Living at the turn of the last century, the Bohemian Wellwood family are the central subjects, with a large cast of children and adults. They are at the centre of the arts and crafts movement and, just as in Possession, the worlds of William Morris and Oscar Wilde are vividly brought to life.  The men are bankers and artists;  the women are dabbling in the suffragist movement,  fighting for the 'life of the mind'.  The matriarch, Olive Wellwood, is an author, writing fairy tales for children.

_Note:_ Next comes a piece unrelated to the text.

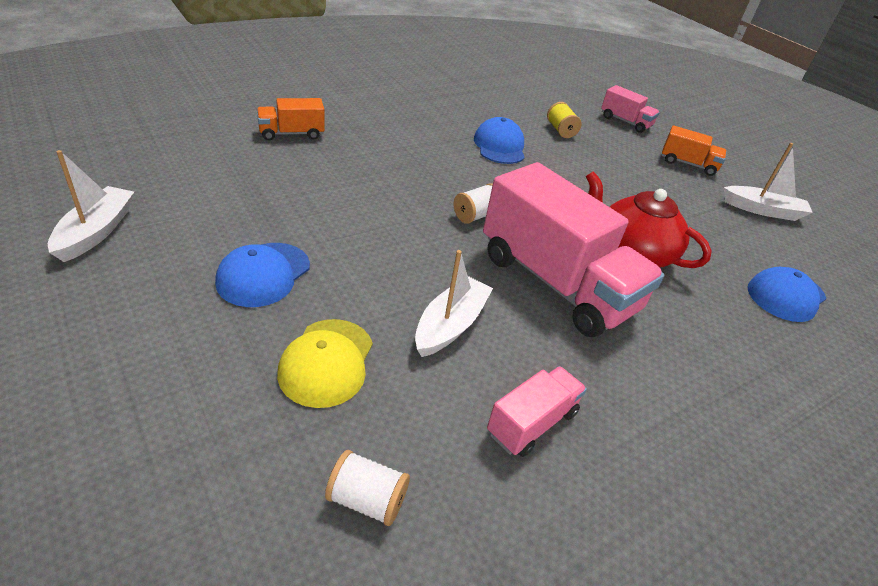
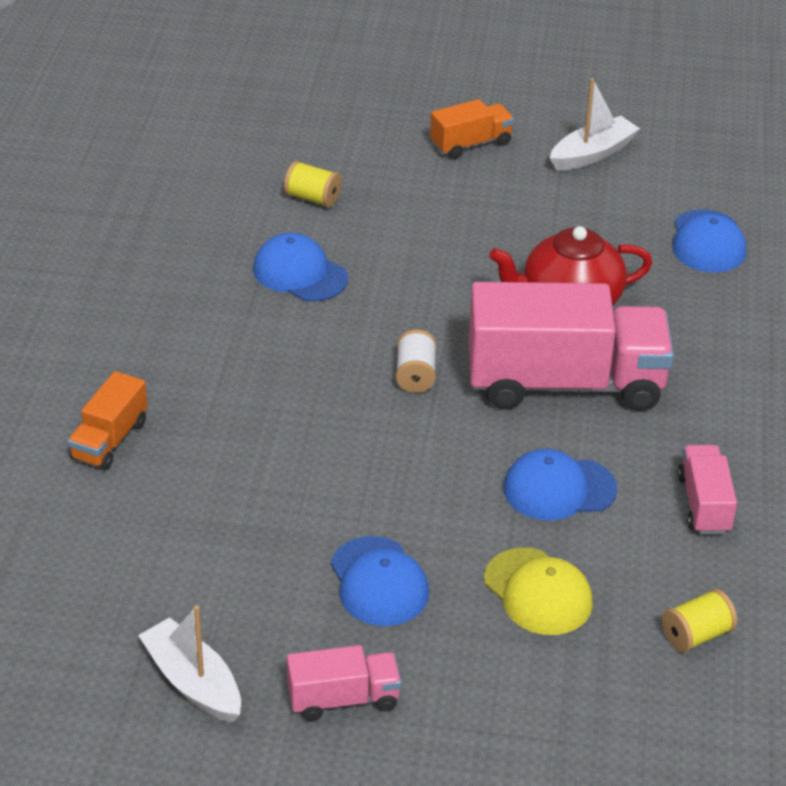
camera: 45 degrees left, 0 degrees up
(366, 500) = (696, 635): white spool -> yellow spool
(450, 325) = (559, 489): white boat -> blue cap
(625, 122) = (344, 128): pink truck -> pink truck (343, 699)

Byatt said that when she wrote the book she was interested in the idea that people who wrote for children were often not very good with their own. ‘I noticed that the children of the great writers for children often came to unhappy ends - even suicide - and this interested me dramatically. Kenneth Grahame's son, for whom The Wind in the Willows was ostensibly written, lay down on a railway line when he was at Oxford. Two of the Llewellyn-Davies boys, for whom Barrie wrote Peter Pan, ended in suicide.’

In the novel, each of Olive’s children has his or her own book - a special tale she keeps in a cupboard and adds to as they grow. But there are dark secrets concealed in fairytales - children who are other people’s children, stepmothers who are forced to wear red hot clogs and dance until they die, pretty young mermaids willing to be maimed and dumb for love. This is the world that the novel explores - the children’s real lives above the water and their darker reflection submerged beneath. Things are never what they seem and everything has consequences.

I really enjoyed the book, but it isn’t for everyone.